**SUPPLIED ENTRIES:**
*** Block opens ***
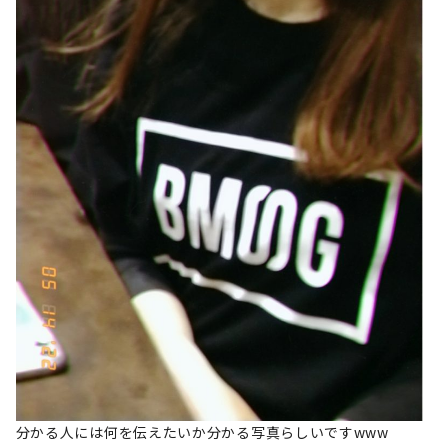
分かる人には何を伝えたいか分かる写真らしいですwww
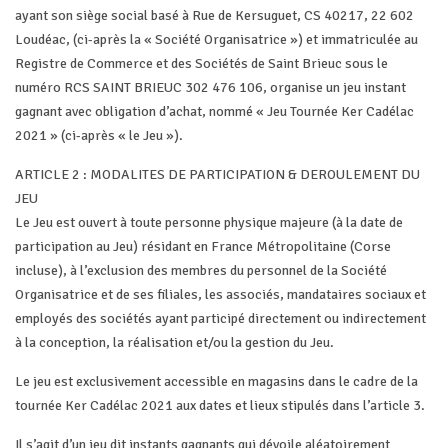
ayant son siège social basé à Rue de Kersuguet, CS 40217, 22 602
Loudéac, (ci-après la « Société Organisatrice ») et immatriculée au
Registre de Commerce et des Sociétés de Saint Brieuc sous le
numéro RCS SAINT BRIEUC 302 476 106, organise un jeu instant
gagnant avec obligation d’achat, nommé « Jeu Tournée Ker Cadélac
2021 » (ci-après « le Jeu »).
ARTICLE 2 : MODALITES DE PARTICIPATION & DEROULEMENT DU
JEU
Le Jeu est ouvert à toute personne physique majeure (à la date de
participation au Jeu) résidant en France Métropolitaine (Corse
incluse), à l’exclusion des membres du personnel de la Société
Organisatrice et de ses filiales, les associés, mandataires sociaux et
employés des sociétés ayant participé directement ou indirectement
à la conception, la réalisation et/ou la gestion du Jeu.
Le jeu est exclusivement accessible en magasins dans le cadre de la
tournée Ker Cadélac 2021 aux dates et lieux stipulés dans l’article 3.
Il s’agit d’un jeu dit instants gagnants qui dévoile aléatoirement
*** Block closes ***
**TASK DETAILS:**
Please quote word for word the stretch of the records from the line containing "ayant son siège" through the end of the records.

**WRITTEN ANSWER:**
ayant son siège social basé à Rue de Kersuguet, CS 40217, 22 602
Loudéac, (ci-après la « Société Organisatrice ») et immatriculée au
Registre de Commerce et des Sociétés de Saint Brieuc sous le
numéro RCS SAINT BRIEUC 302 476 106, organise un jeu instant
gagnant avec obligation d’achat, nommé « Jeu Tournée Ker Cadélac
2021 » (ci-après « le Jeu »).
ARTICLE 2 : MODALITES DE PARTICIPATION & DEROULEMENT DU
JEU
Le Jeu est ouvert à toute personne physique majeure (à la date de
participation au Jeu) résidant en France Métropolitaine (Corse
incluse), à l’exclusion des membres du personnel de la Société
Organisatrice et de ses filiales, les associés, mandataires sociaux et
employés des sociétés ayant participé directement ou indirectement
à la conception, la réalisation et/ou la gestion du Jeu.
Le jeu est exclusivement accessible en magasins dans le cadre de la
tournée Ker Cadélac 2021 aux dates et lieux stipulés dans l’article 3.
Il s’agit d’un jeu dit instants gagnants qui dévoile aléatoirement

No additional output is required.